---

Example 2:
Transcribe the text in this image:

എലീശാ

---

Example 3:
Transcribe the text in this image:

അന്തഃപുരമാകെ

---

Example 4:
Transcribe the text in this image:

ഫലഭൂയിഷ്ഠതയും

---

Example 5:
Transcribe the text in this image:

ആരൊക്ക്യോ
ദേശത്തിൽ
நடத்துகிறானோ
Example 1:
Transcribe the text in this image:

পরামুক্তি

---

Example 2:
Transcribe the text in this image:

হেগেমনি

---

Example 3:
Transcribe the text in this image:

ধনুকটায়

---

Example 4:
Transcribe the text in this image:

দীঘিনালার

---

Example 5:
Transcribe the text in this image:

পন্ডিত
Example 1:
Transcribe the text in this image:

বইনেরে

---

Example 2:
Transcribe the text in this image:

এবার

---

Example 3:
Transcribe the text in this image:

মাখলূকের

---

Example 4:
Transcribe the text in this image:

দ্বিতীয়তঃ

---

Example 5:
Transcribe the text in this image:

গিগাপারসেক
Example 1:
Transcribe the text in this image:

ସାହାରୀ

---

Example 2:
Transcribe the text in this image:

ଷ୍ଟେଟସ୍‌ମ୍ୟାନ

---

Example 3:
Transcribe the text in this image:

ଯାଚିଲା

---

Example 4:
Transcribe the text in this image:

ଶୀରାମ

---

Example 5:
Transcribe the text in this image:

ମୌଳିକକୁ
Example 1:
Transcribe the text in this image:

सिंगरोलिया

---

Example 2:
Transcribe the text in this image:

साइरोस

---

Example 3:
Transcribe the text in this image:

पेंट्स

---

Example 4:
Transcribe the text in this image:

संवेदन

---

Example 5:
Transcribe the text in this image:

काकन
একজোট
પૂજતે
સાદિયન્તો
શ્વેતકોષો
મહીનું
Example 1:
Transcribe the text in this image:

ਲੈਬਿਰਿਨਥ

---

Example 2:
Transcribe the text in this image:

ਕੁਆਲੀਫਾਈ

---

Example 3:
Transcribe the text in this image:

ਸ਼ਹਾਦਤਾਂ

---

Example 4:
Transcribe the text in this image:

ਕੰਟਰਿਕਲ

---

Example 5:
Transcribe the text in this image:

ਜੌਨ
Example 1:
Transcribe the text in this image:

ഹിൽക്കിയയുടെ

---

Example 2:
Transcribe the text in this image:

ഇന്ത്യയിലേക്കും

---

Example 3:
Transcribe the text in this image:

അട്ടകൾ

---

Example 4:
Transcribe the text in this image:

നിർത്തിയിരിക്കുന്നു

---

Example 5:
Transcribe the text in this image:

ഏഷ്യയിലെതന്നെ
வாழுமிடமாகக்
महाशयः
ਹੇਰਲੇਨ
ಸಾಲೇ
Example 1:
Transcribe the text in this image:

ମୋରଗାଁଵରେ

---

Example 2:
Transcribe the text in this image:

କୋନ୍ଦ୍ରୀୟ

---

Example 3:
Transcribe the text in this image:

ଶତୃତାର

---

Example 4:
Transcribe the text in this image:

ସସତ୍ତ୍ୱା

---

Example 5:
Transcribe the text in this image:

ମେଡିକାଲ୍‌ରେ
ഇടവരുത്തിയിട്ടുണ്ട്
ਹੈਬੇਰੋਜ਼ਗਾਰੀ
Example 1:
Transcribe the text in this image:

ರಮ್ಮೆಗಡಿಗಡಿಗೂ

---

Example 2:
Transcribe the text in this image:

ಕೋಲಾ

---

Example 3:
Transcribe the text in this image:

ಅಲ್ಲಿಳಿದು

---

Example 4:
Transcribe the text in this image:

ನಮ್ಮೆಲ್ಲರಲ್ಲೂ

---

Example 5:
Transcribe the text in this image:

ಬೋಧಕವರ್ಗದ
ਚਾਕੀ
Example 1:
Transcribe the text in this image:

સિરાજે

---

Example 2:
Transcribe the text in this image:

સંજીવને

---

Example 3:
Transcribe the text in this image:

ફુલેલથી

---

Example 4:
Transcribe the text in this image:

■ ■ ■ ■ ■ ■ ■

WORK TO COMPLETE: The full data must appear again, retyped in every detail.

RESULT BELOW:
---

Example 2:
Transcribe the text in this image:

എലീശാ

---

Example 3:
Transcribe the text in this image:

അന്തഃപുരമാകെ

---

Example 4:
Transcribe the text in this image:

ഫലഭൂയിഷ്ഠതയും

---

Example 5:
Transcribe the text in this image:

ആരൊക്ക്യോ
ദേശത്തിൽ
நடத்துகிறானோ
Example 1:
Transcribe the text in this image:

পরামুক্তি

---

Example 2:
Transcribe the text in this image:

হেগেমনি

---

Example 3:
Transcribe the text in this image:

ধনুকটায়

---

Example 4:
Transcribe the text in this image:

দীঘিনালার

---

Example 5:
Transcribe the text in this image:

পন্ডিত
Example 1:
Transcribe the text in this image:

বইনেরে

---

Example 2:
Transcribe the text in this image:

এবার

---

Example 3:
Transcribe the text in this image:

মাখলূকের

---

Example 4:
Transcribe the text in this image:

দ্বিতীয়তঃ

---

Example 5:
Transcribe the text in this image:

গিগাপারসেক
Example 1:
Transcribe the text in this image:

ସାହାରୀ

---

Example 2:
Transcribe the text in this image:

ଷ୍ଟେଟସ୍‌ମ୍ୟାନ

---

Example 3:
Transcribe the text in this image:

ଯାଚିଲା

---

Example 4:
Transcribe the text in this image:

ଶୀରାମ

---

Example 5:
Transcribe the text in this image:

ମୌଳିକକୁ
Example 1:
Transcribe the text in this image:

सिंगरोलिया

---

Example 2:
Transcribe the text in this image:

साइरोस

---

Example 3:
Transcribe the text in this image:

पेंट्स

---

Example 4:
Transcribe the text in this image:

संवेदन

---

Example 5:
Transcribe the text in this image:

काकन
একজোট
પૂજતે
સાદિયન્તો
શ્વેતકોષો
મહીનું
Example 1:
Transcribe the text in this image:

ਲੈਬਿਰਿਨਥ

---

Example 2:
Transcribe the text in this image:

ਕੁਆਲੀਫਾਈ

---

Example 3:
Transcribe the text in this image:

ਸ਼ਹਾਦਤਾਂ

---

Example 4:
Transcribe the text in this image:

ਕੰਟਰਿਕਲ

---

Example 5:
Transcribe the text in this image:

ਜੌਨ
Example 1:
Transcribe the text in this image:

ഹിൽക്കിയയുടെ

---

Example 2:
Transcribe the text in this image:

ഇന്ത്യയിലേക്കും

---

Example 3:
Transcribe the text in this image:

അട്ടകൾ

---

Example 4:
Transcribe the text in this image:

നിർത്തിയിരിക്കുന്നു

---

Example 5:
Transcribe the text in this image:

ഏഷ്യയിലെതന്നെ
வாழுமிடமாகக்
महाशयः
ਹੇਰਲੇਨ
ಸಾಲೇ
Example 1:
Transcribe the text in this image:

ମୋରଗାଁଵରେ

---

Example 2:
Transcribe the text in this image:

କୋନ୍ଦ୍ରୀୟ

---

Example 3:
Transcribe the text in this image:

ଶତୃତାର

---

Example 4:
Transcribe the text in this image:

ସସତ୍ତ୍ୱା

---

Example 5:
Transcribe the text in this image:

ମେଡିକାଲ୍‌ରେ
ഇടവരുത്തിയിട്ടുണ്ട്
ਹੈਬੇਰੋਜ਼ਗਾਰੀ
Example 1:
Transcribe the text in this image:

ರಮ್ಮೆಗಡಿಗಡಿಗೂ

---

Example 2:
Transcribe the text in this image:

ಕೋಲಾ

---

Example 3:
Transcribe the text in this image:

ಅಲ್ಲಿಳಿದು

---

Example 4:
Transcribe the text in this image:

ನಮ್ಮೆಲ್ಲರಲ್ಲೂ

---

Example 5:
Transcribe the text in this image:

ಬೋಧಕವರ್ಗದ
ਚਾਕੀ
Example 1:
Transcribe the text in this image:

સિરાજે

---

Example 2:
Transcribe the text in this image:

સંજીવને

---

Example 3:
Transcribe the text in this image:

ફુલેલથી

---

Example 4:
Transcribe the text in this image:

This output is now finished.